::: Excerpt provided :::

Video games may promote better mental health in children
Video games are usually referred to as excessively violent, antisocial and bad for children’s mental de- velopment. Given this perception, it may come as a surprise to many that video games can actually have a positive effect on children. A study conducted by researchers from Columbia University’s Mailman School of Public Health and Paris Descartes University examined the relationship between video game use by children ages 6 to 12 and their mental health and cognitive and social skills.
After the data was adjusted for several factors, including the child’s age and gender, analysis showed that high video game usage—defined as playing more than five hours per week—was associated with 1.75 times the odds of high intellectual functioning, as well as 1.88 times the odds of high overall school competence. The research also found that high video game usage was associated with both a lower number of peer relationship problems and a lower amount of prosocial deficits.
The data was collected from School Children Mental Health in Europe project that was carried out in six different European Union countries. The study used a sample of 3,195 kids. Each child’s mental health was assessed by parents and a teacher using the Strengths and Difficulties Questionnaire, a widely used standardized worksheet for assessing child mental health.
Children in the data pool also used an interactive self-assessment tool designed to measure their own mental health.

::: Recorded information :::

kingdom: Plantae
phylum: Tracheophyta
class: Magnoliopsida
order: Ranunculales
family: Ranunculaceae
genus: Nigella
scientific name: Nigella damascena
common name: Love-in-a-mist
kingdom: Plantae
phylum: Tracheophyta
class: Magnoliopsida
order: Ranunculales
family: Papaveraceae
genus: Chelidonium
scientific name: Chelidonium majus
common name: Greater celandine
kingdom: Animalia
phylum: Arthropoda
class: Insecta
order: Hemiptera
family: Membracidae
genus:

:::

* [Assignment 1] According to the article on video games and children's mental health, why might its findings surprise many people? Answer in one to three sentences.
* [Assignment 2] Write what comes next in the article on video games and children's mental health, picking up after its last sentence.
The listing has no connection to the article on video games and children's mental health.

* [Answer area 1] People usually call video games excessively violent, antisocial and bad for children's mental development. Because of that view, a positive effect on children runs against what many expect.

* [Answer area 2]
It was found that roughly 20 percent of the children in the sample played video games for more than five hours per week, putting one in every five children in the high video game usage category. Factors associated with general video game use included being a male, being in the upper part of the age group and belonging to a medium-sized family. Details about a child’s mother were also correlated with video game use. A less educated, single, inactive or psychologically distressed mother decreased the likelihood of high usage.
Analysis of the data sample showed that there was a positive association between high usage and competencies in spelling, mathematics and reading. After data was adjusted for factors such as age, gender, education, psychological distress and European region, elevated intellectual functioning and overall competence were associated with high usage. These benefits were correlated with moderate usage as well, but to a lesser degree.
In univariate analysis, which is the simplest way to analyze data, higher usage was associated with fewer self-reported internalizing disorders and fewer reports of thoughts of death. However, when researchers adjusted for a handful of other factors, these differences lacked statistical significance.
Children who had both a mother and a teacher report them as having problems with peer relations were less likely to be in the high usage group. Pro-social deficits were found to be less severe among children with moderate video game usage.
According to authors of the study, the data examined in their research and their results are in line with several different studies.
Researchers referenced the 2014 literature review, “The Benefits of Playing Video Games,” that claimed there are many “social benefits of gaming.” The authors of that 2014 paper conclude that playing video games became a highly social pastime.
This is true to a large extent. Children play video games with friends and often use it as a social tool. In recent years, games have become more social than ever, with most games having some sort of online option where players can join other people to form a team. Violent and nonviolent games alike showed equal indicators of these prosocial tendencies and social involvement.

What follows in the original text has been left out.